Le pouvoir d’appréciation du juge en matière de destruction, dégradation ou détérioration du bien d’autrui

Le pouvoir d’appréciation du juge en matière de destruction, dégradation ou détérioration du bien d’autrui

L’article 322-1 du Code pénal dispose que « La destruction, la dégradation ou la détérioration d’un bien appartenant à autrui est punie de deux ans d’emprisonnement et de 30 000 € d’amende, sauf s’il n’en est résulté qu’un dommage léger. »

Toutes ces formes de dommages causés au bien d’autrui rentrent donc dans la catégorie des délits.

Mais à quoi correspond « un dommage léger » ?

C’est ce que la Cour de cassation a étudié dans son arrêt du 23 mars 2023.

En l’espèce, un groupe de militants écologistes avaient recouvert de peinture des produits contenant du glyphosate (produit débattus ces dernières années comme polluant, mais pas interdit) dans plusieurs magasins de bricolage.

Poursuivis pour l’infraction citée précédemment (avec la circonstance aggravante du groupe, listée à l’article 322-3 du même code) ils sont d’abord relaxés en première instance, puis condamnés en appel à 300 euros chacun d’amende (léger en comparaison des 5 ans d’emprisonnement et des 75 000 euros d’amende possibles).
Déterminés à ne pas être condamnés, les intéressés ont alors effectué un pourvoi en cassation sur deux moyens : un premier, politique, rapidement écarté ; et un deuxième, basé sur un défaut d’appréciation du dommage par le juge.

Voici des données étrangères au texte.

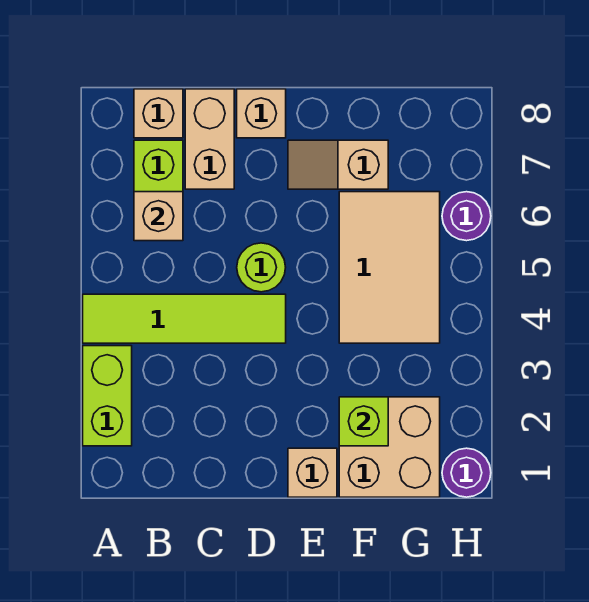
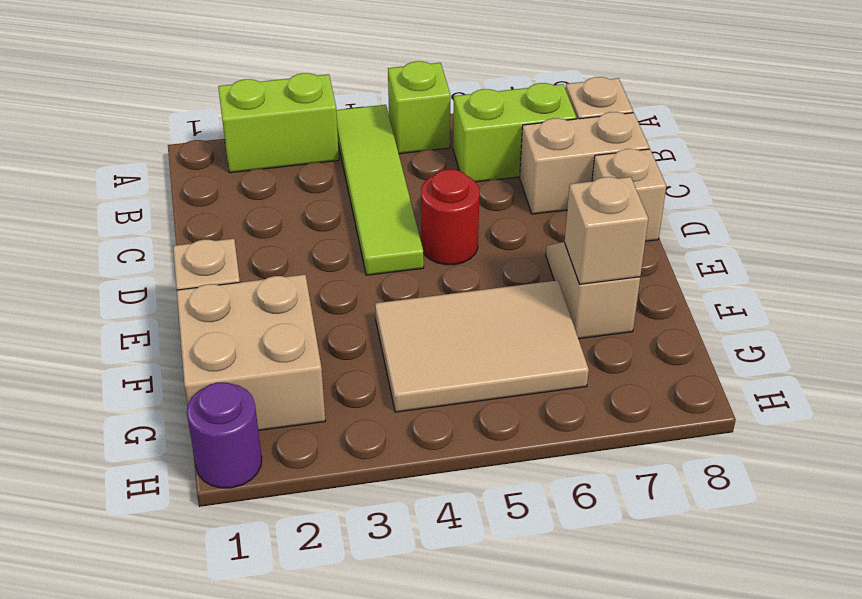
tan 1x1 brick [134,192,183,241] -> tan 1x1 brick moved to [565,177,648,284]
lime 1x1 round brick [237,243,286,292] -> red 1x1 round brick [421,169,480,265]
lime 1x1 brick [339,397,388,446] -> lime 1x1 brick moved to [388,61,450,154]
purple 1x1 round brick [442,192,491,241] -> none

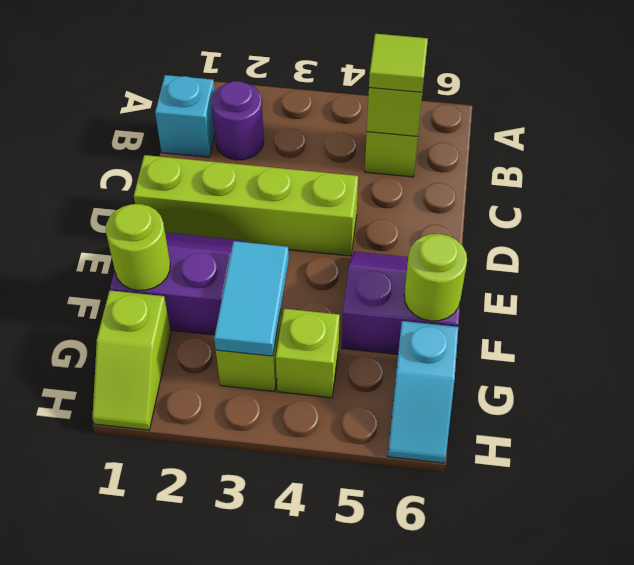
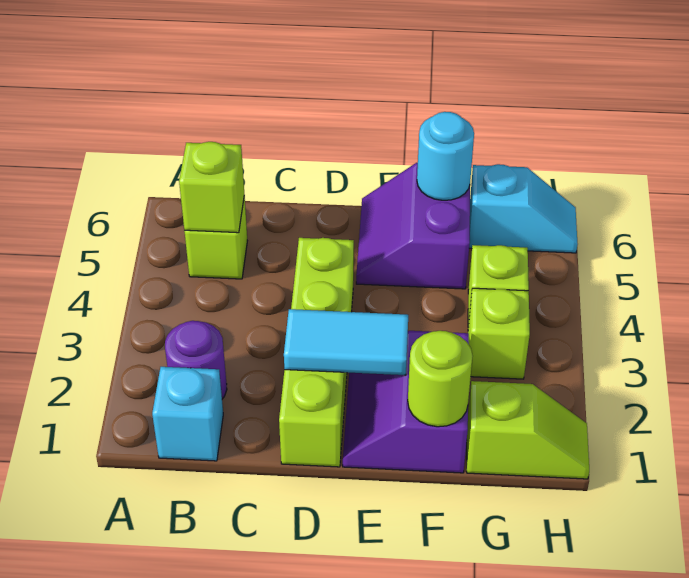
lime 1x1 tile [369,34,428,92] -> none
cyan 1x2 tile [214,241,289,356] -> cyan 1x2 tile moved to [284,309,408,375]
lime 1x1 round brick [404,234,467,321] -> cyan 1x1 round brick [417,112,474,200]

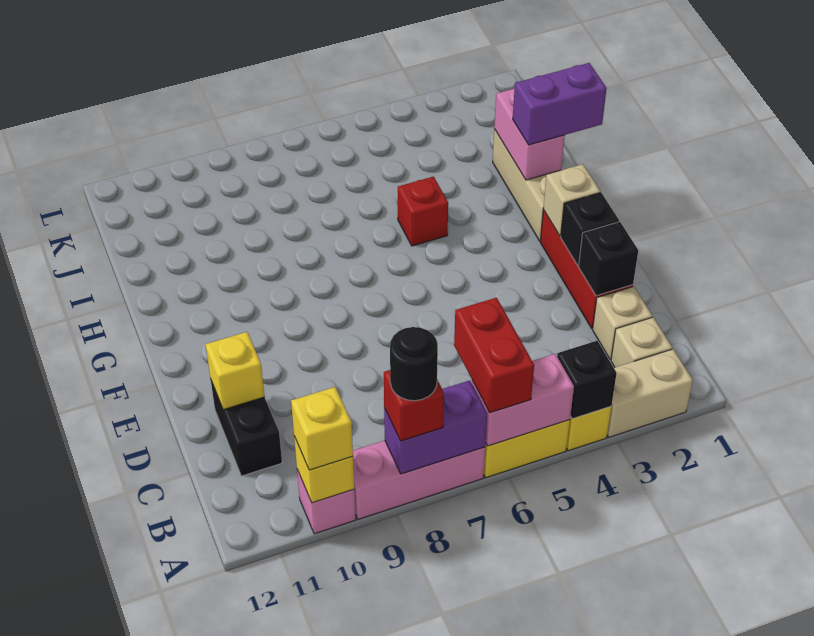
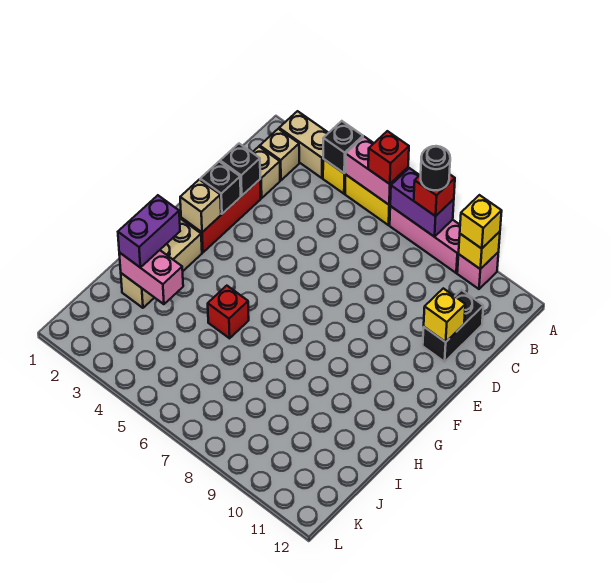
red 1x2 brick [454,298,534,413] -> red 1x1 brick [368,131,409,184]
purple 1x2 brick [513,63,607,145] -> purple 1x2 brick turned to [118,195,180,267]
pink 1x2 brick [494,88,565,180] -> pink 1x2 brick turned to [119,250,183,304]

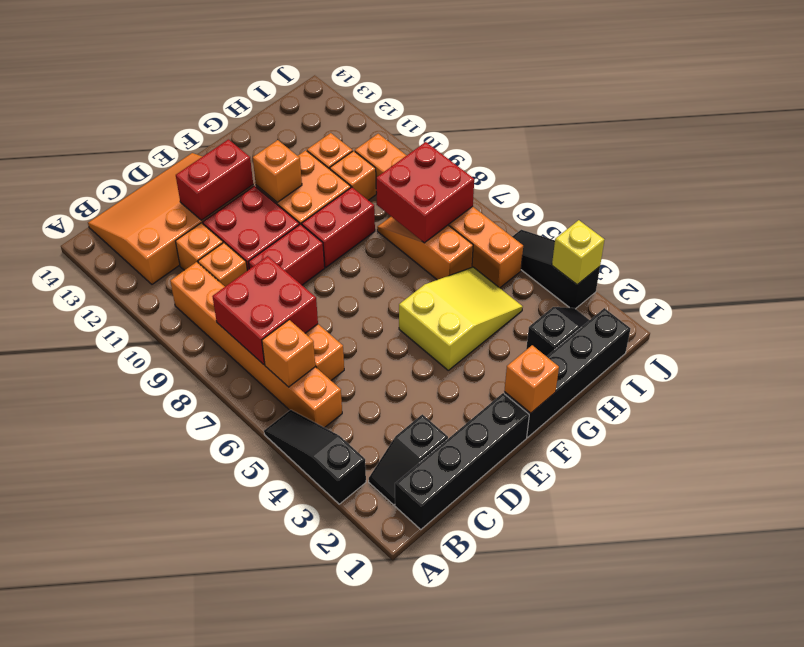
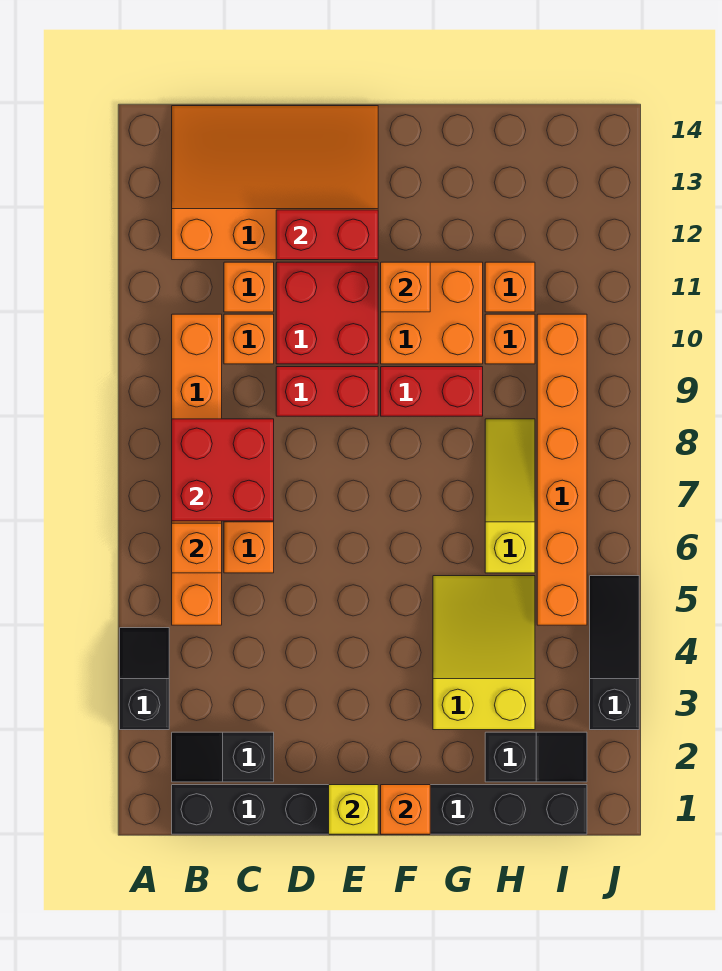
black 1x3 slope [264,410,366,504] -> black 1x2 slope [120,628,169,730]
yellow 2x3 slope [399,267,523,370] -> yellow 2x3 slope turned to [433,576,535,730]
orange 1x3 slope [377,217,473,280] -> yellow 1x3 slope [485,419,535,573]
red 2x2 brick [376,142,474,243] -> none
yellow 1x1 brick [552,220,604,285] -> yellow 1x1 brick moved to [329,785,378,834]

En effet, le juge de première instance avait retenu que le dommage n’était que temporaire, la peinture ayant été facilement lavée par les magasins et les produits ensuite revendus (malgré le préjudice soutenu par les magasins). Il souligne donc un « dommage léger », comme cité précédemment.
Le juge d’appel, cependant, les condamne en considérant que des traces de peinture étaient restées, et que le dommage existe pour la vente. Il considère cependant que les faits ne sont pas contraventionnels, mais que des dommages-intérêts doivent être payés aux parties civiles.

C’est ici que les intéressés effectuent leur pourvoi en cassation : ils considèrent que le juge aurait dû déterminer l’altération de la substance du bien pour relever sa détérioration.

Le juge de cassation soutien alors le juge d’appel sur un principe très simple : le pouvoir d’appréciation souveraine du juge.

En effet, c’est au juge de déterminer ce qu’est, ou non, un dommage léger. Ou encore si l’infraction est contraventionnelle ou non.

Plutôt que d’apporter une réponse fixée aux cas de dégradation, le juge de cassation laisse donc encore une grande marge de liberté aux juges du fond.